When my father came home from working at the hospital, whoever was sitting in his chair had to move. My mother, who had been working just as hard as he all day, jumped up and began to serve him. Sometimes he went straight to bed with a headache, and she brought him a meal on a tray. But if she were sick, he was always at work. Marriage didn’t look like a fair deal to me.

FG: It seemed to me also that men were much more privileged in life than women. I had a tendency to say, “Yes, what a pity I’m not a boy.”

At the same time, my grandmother was telling me, “A woman is in no way inferior to a man, only different.”

I just couldn’t make sense of all that. Why should you think it was so impressive to be a woman when obviously women got the short end of the stick?

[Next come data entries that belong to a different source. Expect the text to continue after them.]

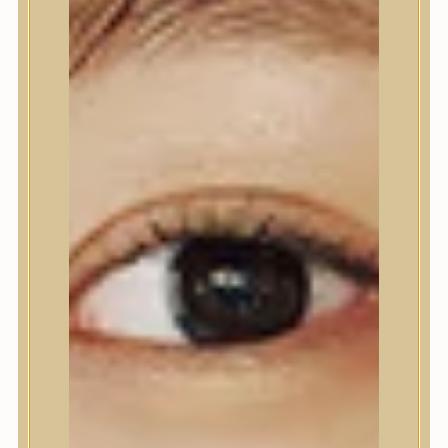
Testápolás
Tusfürdő
Testradír és hámlasztó
Kézápolás
Lábápolás
Hajápolás
Hajápolás
Hajápoló eszközök
Sampon
Hajpakolás / Kondícionáló
Hajápoló ampulla
Hajápoló esszencia
Hajolaj
Fejbőrápolás
Makeup
Makeup
Korrektor
Fixáló
Pirosító, bronzosító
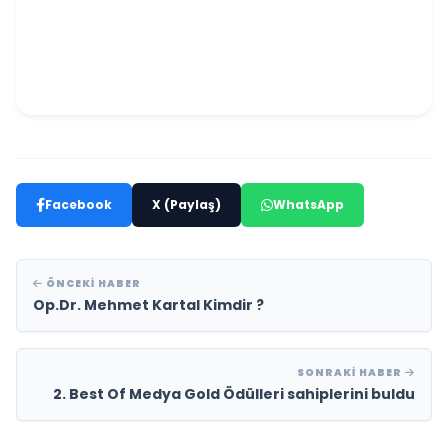
Facebook
X (Paylaş)
WhatsApp
ÖNCEKI HABER
Op.Dr. Mehmet Kartal Kimdir ?
SONRAKI HABER
2. Best Of Medya Gold Ödülleri sahiplerini buldu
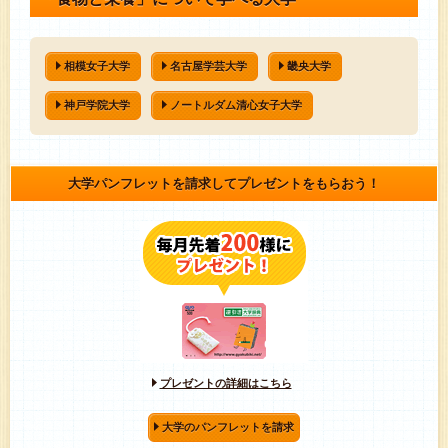
相模女子大学
名古屋学芸大学
畿央大学
神戸学院大学
ノートルダム清心女子大学
大学パンフレットを請求してプレゼントをもらおう！
プレゼントの詳細はこちら
大学のパンフレットを請求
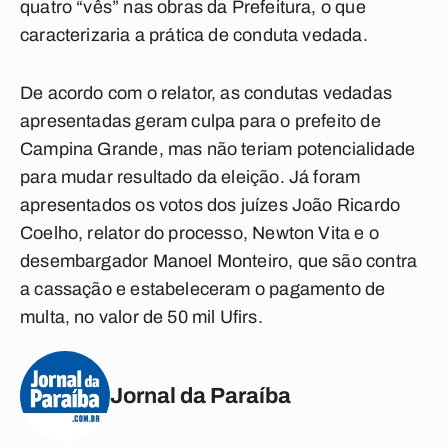
quatro “vês” nas obras da Prefeitura, o que
caracterizaria a prática de conduta vedada.
De acordo com o relator, as condutas vedadas
apresentadas geram culpa para o prefeito de
Campina Grande, mas não teriam potencialidade
para mudar resultado da eleição. Já foram
apresentados os votos dos juízes João Ricardo
Coelho, relator do processo, Newton Vita e o
desembargador Manoel Monteiro, que são contra
a cassação e estabeleceram o pagamento de
multa, no valor de 50 mil Ufirs.
Jornal da Paraíba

All their preaching about feminism fell on deaf ears at that time.

Also, they were always talking about the Virgin Mary. But I wasn’t interested in the Virgin Mary in the least. It’s convenient because in Catholicism monotheism is mitigated. You can choose to be devoted to the aspect that you prefer. I didn’t feel allthat much enthusiasm for God the Father, and Christ was an ascetic, a little bit alien to my nature. The Holy Ghost was the only one of the Trinity I was interested in. The spirit of creation was my thing. I could understand it. I thought it was marvelous.